◆ **Job**:
Each record should be copied exactly into the answer, and no picture should go with it.

◆ **Provided records**:
+--
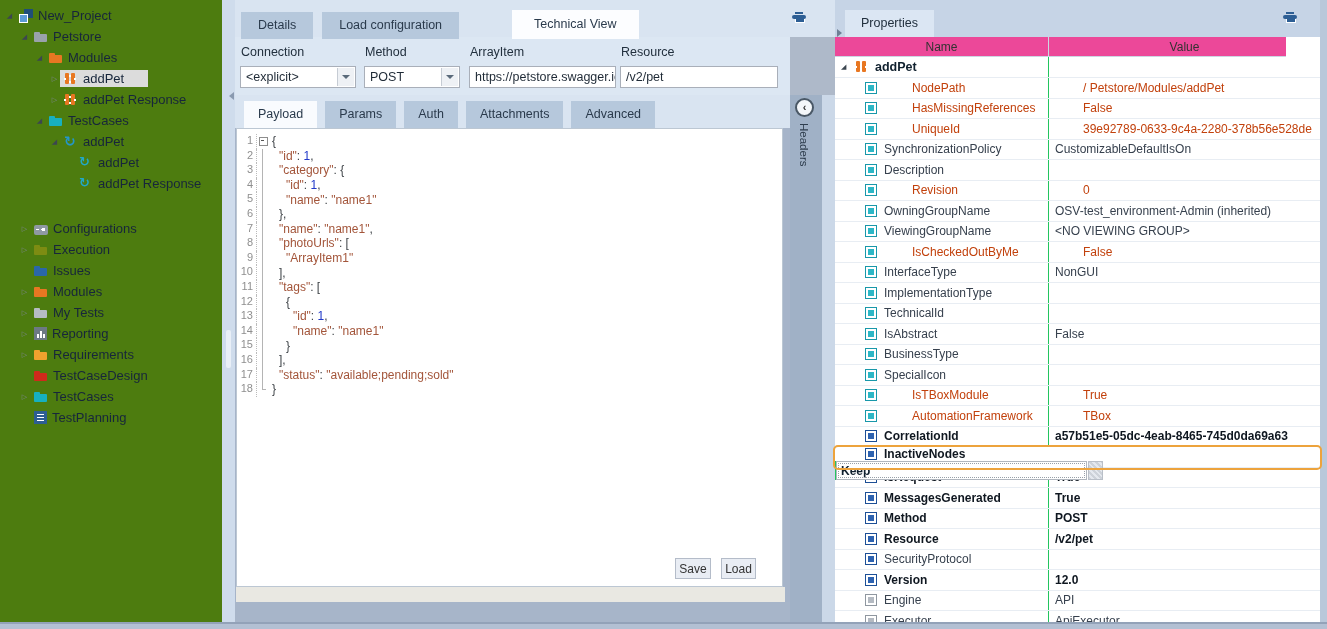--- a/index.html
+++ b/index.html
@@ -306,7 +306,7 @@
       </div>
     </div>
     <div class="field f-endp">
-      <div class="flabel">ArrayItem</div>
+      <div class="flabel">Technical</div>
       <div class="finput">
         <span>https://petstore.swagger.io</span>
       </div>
+--
◆ **Solution to the exercise**:
--- a/index.html
+++ b/index.html
@@ -306,7 +306,7 @@
       </div>
     </div>
     <div class="field f-endp">
-      <div class="flabel">ArrayItem</div>
+      <div class="flabel">Technical</div>
       <div class="finput">
         <span>https://petstore.swagger.io</span>
       </div>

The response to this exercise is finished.